In Chicago, Priests for Justice for Immigrants boasts more than 120 members working with the Archdiocesan Office for Peace and Justice and lay groups to advocate for immigration reform, help immigrants become citizens and educate non-immigrant parishioners about the need for immigration reform.

Participants in the May 1 rally used President Bush's education reform slogan, "No child left behind," to advocate to keep their families together.

Many of the participants made the three mile trek from Union Park west of the Loop to Grant Park's Hutchinson Field as families, with children helping to carry flags and babies in strollers or strapped in carriers on their mothers' chests.

Among them were Angel Medina, his wife and four children ranging in age from 16 months to 16 years. Medina came to the United States without documents, but acquired legal status in the 1986 amnesty. Before then, he said, he always felt like he was about "to fall off a cliff." Now he wants others to have the same chance he had, to build a life out of the shadows.

Members of Our Lady of Lourdes Parish on the North Side, the family carried a yellow- and-white papal flag.

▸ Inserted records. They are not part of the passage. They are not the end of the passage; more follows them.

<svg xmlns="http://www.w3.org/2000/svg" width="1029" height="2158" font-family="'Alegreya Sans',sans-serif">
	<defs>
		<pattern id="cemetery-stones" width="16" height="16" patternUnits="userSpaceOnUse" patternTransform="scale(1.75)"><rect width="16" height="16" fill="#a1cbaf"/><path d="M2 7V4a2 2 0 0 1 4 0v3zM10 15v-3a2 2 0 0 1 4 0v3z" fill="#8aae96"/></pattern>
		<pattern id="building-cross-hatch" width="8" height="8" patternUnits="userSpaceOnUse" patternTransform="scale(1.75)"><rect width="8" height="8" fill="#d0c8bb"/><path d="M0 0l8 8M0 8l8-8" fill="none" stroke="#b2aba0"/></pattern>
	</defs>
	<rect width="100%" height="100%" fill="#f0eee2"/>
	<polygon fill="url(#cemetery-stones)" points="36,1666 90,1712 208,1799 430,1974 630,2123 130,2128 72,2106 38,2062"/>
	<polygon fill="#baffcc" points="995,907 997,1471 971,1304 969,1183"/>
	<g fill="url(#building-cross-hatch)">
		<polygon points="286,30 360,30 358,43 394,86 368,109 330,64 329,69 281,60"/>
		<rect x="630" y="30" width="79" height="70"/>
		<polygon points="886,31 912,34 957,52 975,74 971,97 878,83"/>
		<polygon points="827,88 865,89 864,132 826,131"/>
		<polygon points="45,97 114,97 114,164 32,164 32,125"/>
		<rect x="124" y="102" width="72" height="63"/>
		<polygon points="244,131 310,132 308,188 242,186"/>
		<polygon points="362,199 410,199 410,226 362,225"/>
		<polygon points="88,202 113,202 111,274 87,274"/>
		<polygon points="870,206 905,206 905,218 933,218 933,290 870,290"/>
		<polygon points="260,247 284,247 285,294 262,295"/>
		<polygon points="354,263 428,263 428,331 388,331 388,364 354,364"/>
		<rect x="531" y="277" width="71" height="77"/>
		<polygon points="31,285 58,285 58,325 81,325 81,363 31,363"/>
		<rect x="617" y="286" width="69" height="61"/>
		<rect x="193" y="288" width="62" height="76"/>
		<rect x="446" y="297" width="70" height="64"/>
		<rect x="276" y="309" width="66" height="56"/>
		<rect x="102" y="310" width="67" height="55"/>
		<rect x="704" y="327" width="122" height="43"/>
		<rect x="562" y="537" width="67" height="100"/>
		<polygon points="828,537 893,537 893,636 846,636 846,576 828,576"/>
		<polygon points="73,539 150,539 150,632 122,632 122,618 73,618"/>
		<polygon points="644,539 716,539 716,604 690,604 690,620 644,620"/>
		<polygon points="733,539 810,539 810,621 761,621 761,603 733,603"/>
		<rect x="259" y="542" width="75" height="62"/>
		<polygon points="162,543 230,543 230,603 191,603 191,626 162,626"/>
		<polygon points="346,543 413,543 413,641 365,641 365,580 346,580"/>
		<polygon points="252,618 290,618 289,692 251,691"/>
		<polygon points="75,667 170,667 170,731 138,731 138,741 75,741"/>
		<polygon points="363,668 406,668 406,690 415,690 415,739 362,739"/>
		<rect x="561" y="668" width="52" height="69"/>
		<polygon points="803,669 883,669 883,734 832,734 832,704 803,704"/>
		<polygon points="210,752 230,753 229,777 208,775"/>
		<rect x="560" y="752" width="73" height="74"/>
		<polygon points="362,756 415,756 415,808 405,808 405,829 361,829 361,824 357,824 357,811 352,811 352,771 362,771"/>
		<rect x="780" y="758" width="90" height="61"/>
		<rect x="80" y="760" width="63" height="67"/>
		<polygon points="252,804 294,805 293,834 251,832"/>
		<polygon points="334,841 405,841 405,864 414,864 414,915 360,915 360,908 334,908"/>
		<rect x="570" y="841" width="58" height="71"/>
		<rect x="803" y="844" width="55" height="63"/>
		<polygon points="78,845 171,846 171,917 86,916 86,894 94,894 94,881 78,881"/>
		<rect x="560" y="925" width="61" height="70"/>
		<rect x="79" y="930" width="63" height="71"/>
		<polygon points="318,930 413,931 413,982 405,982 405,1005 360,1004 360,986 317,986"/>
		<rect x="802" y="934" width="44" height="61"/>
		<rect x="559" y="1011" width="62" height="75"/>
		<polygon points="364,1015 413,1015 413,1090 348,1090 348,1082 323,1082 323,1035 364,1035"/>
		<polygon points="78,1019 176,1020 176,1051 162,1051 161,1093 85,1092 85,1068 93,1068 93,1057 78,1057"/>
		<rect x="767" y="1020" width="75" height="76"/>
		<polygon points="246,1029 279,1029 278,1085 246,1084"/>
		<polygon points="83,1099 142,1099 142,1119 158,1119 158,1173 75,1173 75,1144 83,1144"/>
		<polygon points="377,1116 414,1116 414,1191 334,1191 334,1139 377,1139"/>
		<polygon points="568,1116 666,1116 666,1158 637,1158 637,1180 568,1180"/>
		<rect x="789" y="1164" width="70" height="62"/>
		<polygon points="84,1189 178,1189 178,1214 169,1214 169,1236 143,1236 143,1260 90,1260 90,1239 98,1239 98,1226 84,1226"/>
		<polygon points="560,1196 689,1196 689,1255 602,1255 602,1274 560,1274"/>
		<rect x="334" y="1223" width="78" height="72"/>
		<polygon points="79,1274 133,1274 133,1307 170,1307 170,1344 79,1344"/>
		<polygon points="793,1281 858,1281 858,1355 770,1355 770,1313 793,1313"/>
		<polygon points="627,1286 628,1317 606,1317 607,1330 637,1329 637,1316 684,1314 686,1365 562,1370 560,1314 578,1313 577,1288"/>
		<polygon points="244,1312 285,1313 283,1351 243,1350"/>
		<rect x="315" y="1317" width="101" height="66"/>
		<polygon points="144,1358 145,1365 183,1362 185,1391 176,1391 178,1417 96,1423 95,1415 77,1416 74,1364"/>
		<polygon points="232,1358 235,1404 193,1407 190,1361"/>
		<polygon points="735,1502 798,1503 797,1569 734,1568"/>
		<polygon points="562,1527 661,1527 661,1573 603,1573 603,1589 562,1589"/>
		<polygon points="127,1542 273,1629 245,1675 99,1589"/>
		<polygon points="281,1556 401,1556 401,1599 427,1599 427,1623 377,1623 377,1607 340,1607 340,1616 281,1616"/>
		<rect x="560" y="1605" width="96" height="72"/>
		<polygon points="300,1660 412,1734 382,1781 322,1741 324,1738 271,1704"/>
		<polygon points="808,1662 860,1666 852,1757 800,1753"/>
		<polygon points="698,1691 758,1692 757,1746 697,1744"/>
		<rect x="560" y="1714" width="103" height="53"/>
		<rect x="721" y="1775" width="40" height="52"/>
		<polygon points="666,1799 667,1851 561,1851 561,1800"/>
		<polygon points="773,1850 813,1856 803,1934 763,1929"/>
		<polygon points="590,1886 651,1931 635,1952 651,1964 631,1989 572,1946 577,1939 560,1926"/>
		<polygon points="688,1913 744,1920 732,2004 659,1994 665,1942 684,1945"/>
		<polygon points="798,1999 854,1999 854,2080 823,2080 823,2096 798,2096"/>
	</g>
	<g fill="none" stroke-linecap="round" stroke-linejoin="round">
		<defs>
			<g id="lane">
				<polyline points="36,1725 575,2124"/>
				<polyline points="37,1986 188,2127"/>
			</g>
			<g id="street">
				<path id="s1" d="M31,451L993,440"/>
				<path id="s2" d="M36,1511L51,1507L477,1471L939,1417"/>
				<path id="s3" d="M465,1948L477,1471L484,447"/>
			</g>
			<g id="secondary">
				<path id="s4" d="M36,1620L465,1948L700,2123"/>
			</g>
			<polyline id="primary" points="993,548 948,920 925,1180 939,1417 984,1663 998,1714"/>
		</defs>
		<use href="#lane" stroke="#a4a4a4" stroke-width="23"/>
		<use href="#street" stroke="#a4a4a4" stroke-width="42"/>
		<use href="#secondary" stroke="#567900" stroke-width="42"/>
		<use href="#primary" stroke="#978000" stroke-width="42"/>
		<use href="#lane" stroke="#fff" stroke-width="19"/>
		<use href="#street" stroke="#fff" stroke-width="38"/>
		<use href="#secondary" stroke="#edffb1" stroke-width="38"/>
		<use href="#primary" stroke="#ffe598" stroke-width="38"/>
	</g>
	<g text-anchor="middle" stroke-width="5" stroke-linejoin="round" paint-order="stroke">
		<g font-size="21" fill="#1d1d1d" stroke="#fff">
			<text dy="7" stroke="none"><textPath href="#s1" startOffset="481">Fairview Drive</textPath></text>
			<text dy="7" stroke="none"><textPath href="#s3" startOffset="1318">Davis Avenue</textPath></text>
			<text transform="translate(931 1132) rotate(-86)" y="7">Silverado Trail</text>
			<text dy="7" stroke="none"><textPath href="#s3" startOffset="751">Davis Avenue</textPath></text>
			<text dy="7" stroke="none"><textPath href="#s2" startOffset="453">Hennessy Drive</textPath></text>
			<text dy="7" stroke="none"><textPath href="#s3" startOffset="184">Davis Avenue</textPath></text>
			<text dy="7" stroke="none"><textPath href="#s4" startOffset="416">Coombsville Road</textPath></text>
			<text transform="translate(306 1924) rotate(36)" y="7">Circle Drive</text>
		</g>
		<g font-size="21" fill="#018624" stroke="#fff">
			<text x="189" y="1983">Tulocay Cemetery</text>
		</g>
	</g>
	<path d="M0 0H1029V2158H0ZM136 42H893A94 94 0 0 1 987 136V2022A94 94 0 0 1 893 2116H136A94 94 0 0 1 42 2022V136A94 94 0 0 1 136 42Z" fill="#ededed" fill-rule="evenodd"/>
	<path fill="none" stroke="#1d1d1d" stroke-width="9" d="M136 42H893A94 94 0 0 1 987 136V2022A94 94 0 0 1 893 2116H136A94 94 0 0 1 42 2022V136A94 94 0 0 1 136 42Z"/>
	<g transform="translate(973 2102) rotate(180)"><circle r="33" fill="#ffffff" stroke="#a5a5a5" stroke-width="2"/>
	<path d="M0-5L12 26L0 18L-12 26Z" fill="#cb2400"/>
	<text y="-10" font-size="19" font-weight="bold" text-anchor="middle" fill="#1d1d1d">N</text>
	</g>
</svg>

"This is part of our responsibility," Medina said. "Especially for our church." An extended family group of about 10 people from Northwest Indiana came with strollers, diaper bags and a large American flag.

"We want a chance," said Chris Reyes, a member of St. Catherine of Siena Parish in Hammond, as he held the American flag high. Reyes, a restaurant kitchen manager, said immigrants like his family, originally from Mexico City, want to work. "We deserve opportunity."

While most of the flags were red, white and blue, most of the crowd was Latino, along with a significant representation of North African and Middle Eastern Muslims. Agnes Nadi of west suburban Bartlett walked with a Polish flag, to demonstrate that immigration reform is not only a Latino issue.

"We are a part of the community, too," said Nadi, a member of Sacred Heart Parish in Lombard.

Many of the same issues were raised at an April 14 march from Our Lady of Mercy Church on the North Side to the Copernicus Center.

"This is not a political issue or a social issue. It's a moral issue," Viatorian Father Corey Brost of the Priests for Justice told some 1,500 immigration reform supporters at the April event.

"God is not pleased by these stories of injustice and persecution we heard here today," said Brost, one of several dozen speakers on a program emceed by Father Jason Malave of St. Bartholomew Parish.

Tony Wasilewski, a Northwest Side business owner with 15 employees on his payroll, told how he will probably lose it all after 18 years in the United States if the government goes through with plans to deport his wife just before Wasilewski himself is scheduled to become a citizen. He noted they have a 6-year-old American born son who will have a hard time understanding "why his country doesn't want his mother."

Wasilewski said everyone he has turned to for help so far told him "there are no rules to help us at this time."

At this point, it's up to the public to barrage Washington with a blitz of letters, emails and phone calls "to make this the year we bring it home," said Billy Lawless of the Chicago Celts for Immigration Reform.